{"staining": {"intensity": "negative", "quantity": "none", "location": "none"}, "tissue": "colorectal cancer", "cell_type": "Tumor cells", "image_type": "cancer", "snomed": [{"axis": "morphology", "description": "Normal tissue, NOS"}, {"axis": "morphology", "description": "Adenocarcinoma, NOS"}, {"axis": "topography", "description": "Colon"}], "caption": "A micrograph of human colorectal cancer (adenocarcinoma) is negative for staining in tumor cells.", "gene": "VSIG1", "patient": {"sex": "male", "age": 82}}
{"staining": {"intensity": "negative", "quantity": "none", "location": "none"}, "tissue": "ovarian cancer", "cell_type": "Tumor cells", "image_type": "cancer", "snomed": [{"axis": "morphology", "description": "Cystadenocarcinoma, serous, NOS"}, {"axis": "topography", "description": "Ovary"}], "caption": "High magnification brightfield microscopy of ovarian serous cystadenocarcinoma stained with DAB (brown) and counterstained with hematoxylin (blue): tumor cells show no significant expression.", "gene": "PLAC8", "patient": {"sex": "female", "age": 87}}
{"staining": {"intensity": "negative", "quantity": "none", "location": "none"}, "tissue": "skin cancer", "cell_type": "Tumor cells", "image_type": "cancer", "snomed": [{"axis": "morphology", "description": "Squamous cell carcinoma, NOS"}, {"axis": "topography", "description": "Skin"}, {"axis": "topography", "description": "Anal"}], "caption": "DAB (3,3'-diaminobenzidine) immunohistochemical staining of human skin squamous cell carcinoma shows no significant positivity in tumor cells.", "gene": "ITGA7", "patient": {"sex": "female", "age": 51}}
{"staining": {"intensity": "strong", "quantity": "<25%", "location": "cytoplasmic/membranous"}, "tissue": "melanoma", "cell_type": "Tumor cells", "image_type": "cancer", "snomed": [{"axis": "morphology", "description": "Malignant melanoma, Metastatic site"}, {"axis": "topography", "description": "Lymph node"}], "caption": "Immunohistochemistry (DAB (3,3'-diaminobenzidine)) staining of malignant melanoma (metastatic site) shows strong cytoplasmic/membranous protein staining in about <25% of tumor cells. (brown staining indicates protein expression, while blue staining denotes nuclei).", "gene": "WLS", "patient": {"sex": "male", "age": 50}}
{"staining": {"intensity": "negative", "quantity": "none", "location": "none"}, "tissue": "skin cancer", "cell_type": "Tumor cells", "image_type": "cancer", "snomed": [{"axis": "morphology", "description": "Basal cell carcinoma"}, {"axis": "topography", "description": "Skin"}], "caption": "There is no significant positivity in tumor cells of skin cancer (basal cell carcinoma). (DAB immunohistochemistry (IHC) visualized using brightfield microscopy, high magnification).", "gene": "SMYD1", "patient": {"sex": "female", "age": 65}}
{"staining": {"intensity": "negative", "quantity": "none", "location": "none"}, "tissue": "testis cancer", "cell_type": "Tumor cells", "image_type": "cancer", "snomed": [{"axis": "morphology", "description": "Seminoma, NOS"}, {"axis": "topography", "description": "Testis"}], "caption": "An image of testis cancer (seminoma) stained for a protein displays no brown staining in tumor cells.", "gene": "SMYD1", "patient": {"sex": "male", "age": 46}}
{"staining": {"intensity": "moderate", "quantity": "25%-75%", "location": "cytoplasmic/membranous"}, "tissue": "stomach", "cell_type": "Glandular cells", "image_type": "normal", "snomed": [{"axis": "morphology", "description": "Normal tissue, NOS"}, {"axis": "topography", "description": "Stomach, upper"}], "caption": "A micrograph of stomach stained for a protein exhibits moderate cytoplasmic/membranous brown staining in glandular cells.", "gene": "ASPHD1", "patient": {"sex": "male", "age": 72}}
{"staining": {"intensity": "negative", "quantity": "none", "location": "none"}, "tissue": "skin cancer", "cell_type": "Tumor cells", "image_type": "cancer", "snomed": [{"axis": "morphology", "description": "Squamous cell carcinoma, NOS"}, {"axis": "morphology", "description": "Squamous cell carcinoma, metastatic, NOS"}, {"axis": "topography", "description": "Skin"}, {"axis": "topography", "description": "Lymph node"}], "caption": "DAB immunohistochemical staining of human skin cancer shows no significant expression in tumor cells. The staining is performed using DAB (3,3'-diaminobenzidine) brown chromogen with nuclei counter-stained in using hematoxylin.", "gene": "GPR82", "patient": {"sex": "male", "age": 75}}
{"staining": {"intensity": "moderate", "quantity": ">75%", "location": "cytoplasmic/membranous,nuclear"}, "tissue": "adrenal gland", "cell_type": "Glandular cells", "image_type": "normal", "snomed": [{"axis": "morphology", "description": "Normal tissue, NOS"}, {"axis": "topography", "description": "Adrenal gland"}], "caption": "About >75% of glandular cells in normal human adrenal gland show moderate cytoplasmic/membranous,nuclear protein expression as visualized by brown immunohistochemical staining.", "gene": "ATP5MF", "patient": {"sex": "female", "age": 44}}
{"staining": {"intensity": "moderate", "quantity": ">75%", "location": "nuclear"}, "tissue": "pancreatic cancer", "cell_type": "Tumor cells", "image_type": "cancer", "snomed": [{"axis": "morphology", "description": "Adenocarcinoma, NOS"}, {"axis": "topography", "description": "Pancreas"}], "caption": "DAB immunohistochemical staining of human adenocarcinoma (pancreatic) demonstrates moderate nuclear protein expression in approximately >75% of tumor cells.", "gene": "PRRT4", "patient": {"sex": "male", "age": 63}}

================

## Try it
Needed here are the exact lines from the start of the material through the line that contains "magnification brightfield microscopy", and no others.

## Solution to this task
{"staining": {"intensity": "negative", "quantity": "none", "location": "none"}, "tissue": "colorectal cancer", "cell_type": "Tumor cells", "image_type": "cancer", "snomed": [{"axis": "morphology", "description": "Normal tissue, NOS"}, {"axis": "morphology", "description": "Adenocarcinoma, NOS"}, {"axis": "topography", "description": "Colon"}], "caption": "A micrograph of human colorectal cancer (adenocarcinoma) is negative for staining in tumor cells.", "gene": "VSIG1", "patient": {"sex": "male", "age": 82}}
{"staining": {"intensity": "negative", "quantity": "none", "location": "none"}, "tissue": "ovarian cancer", "cell_type": "Tumor cells", "image_type": "cancer", "snomed": [{"axis": "morphology", "description": "Cystadenocarcinoma, serous, NOS"}, {"axis": "topography", "description": "Ovary"}], "caption": "High magnification brightfield microscopy of ovarian serous cystadenocarcinoma stained with DAB (brown) and counterstained with hematoxylin (blue): tumor cells show no significant expression.", "gene": "PLAC8", "patient": {"sex": "female", "age": 87}}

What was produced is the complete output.